La tension monte en Palestine après l’assassinat de trois jeunes israéliens, suivi de celui d’un jeune Palestinien. Cependant, l’hypothèse d’un tel meurtre avait été évoquée par le chef du Mossad, lors d’une réunion, une semaine plus tôt. Et précisément, cette affaire sert les intérêts du service secret.
Ce n’est pas un reproche au Mossad – il connaît son métier. Si bien même qu’il avait prédit, une semaine à l’avance, l’enlèvement des trois jeunes Israéliens qui a eu lieu le 12 juin dernier. Lors de la querelle à propos d’une éventuelle nouvelle loi de sécurité, le chef du Mossad, Tamir Pardo, avait posé cette question : « Que se passerait-il si, dans une semaine, on enlevait trois jeunes de 14 ans d’une des colonies ? » Gagné sur toute la ligne : exactement une semaine plus tard, trois jeunes Israéliens étaient effectivement enlevés.

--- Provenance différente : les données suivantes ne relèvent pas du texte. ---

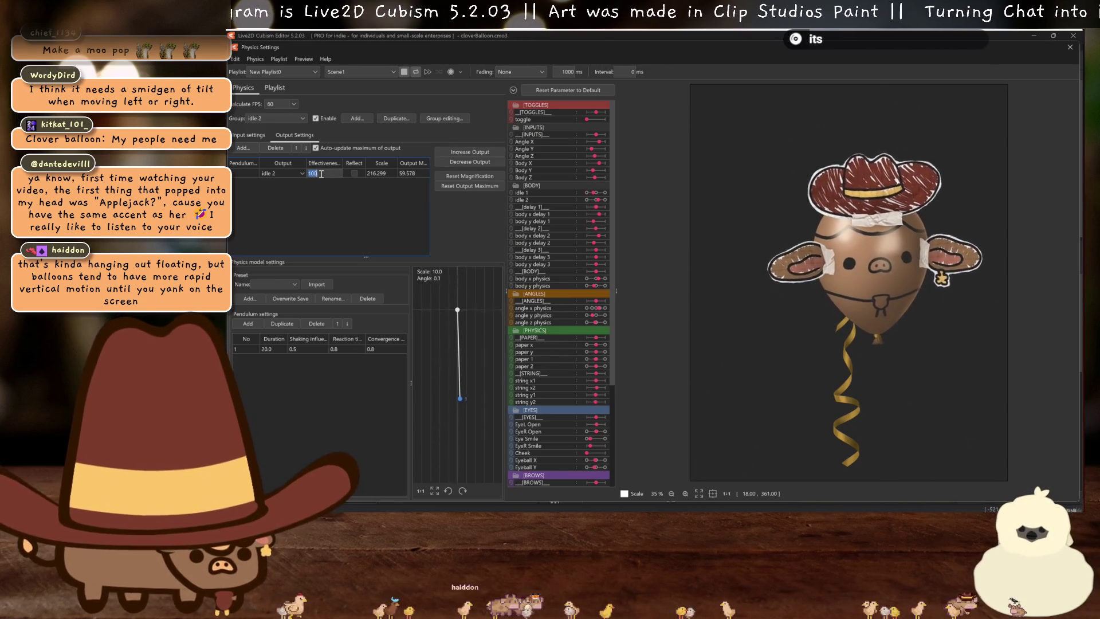
type("20")
key("Return")
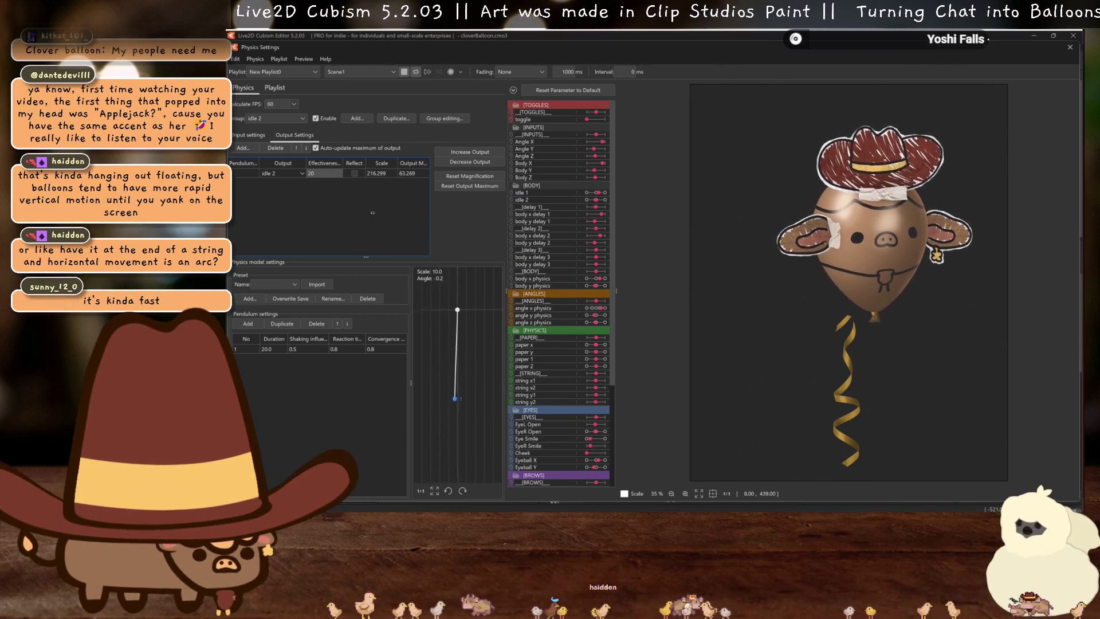
double_click(319, 173)
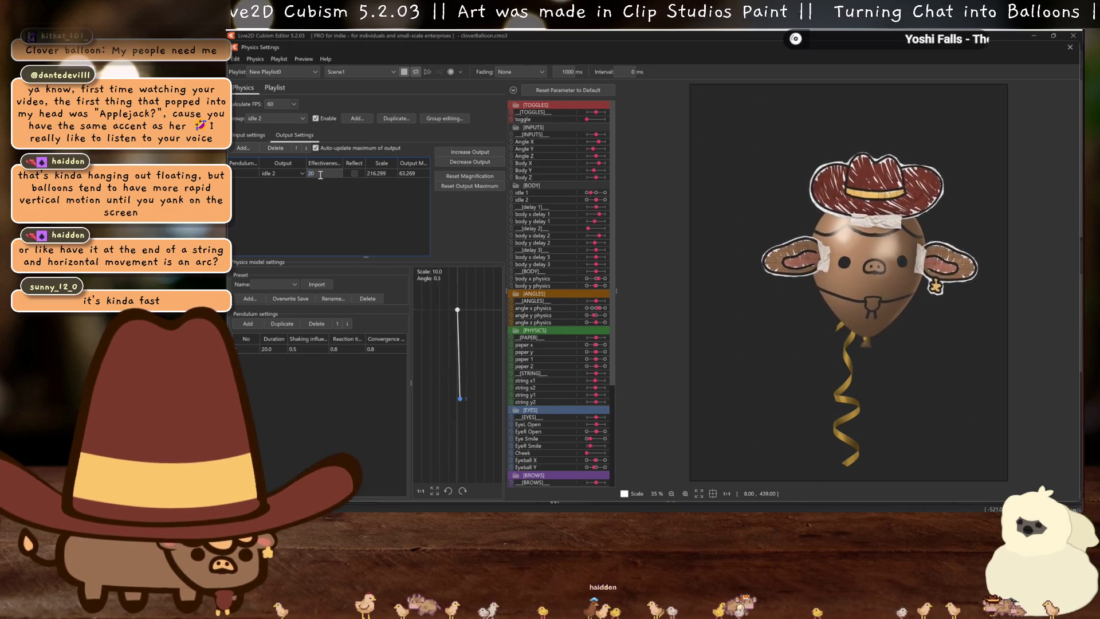
type("50")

Hasard ? Ou le Mossad a-t-il lui-même mis en scène cet enlèvement ?
Car c’est tout de même bizarre. « Chaque fois que le gouvernement israélien se met dans l’impasse, ses ennemis accourent à la rescousse pour le tirer de ce mauvais pas », s’étonne Kevin Barrett, du site états-uniens Veterans Today. « C’est une marque de fabrique : les États-Unis exercent une pression sur Israël pour qu’il abandonne des colonies ou qu’il arrête la construction de nouvelles colonies... et aussitôt, une bombe explose ».
La communauté internationale met Israël le dos au mur, et hop, de nouveau une nouvelle bombe. La communauté juive d’Argentine devient anti-sioniste – et l’ambassade israélienne ainsi que le centre de la communauté juive de Buenos-Aires explosent. « Et maintenant, au moment où le monde entier applaudit la coalition palestinienne nouvellement réconciliée du Hamas et du Fatah, Israël devient fou ; trois jeunes Israéliens sont enlevés et Israél commence une brutale razzia en Cisjordanie ».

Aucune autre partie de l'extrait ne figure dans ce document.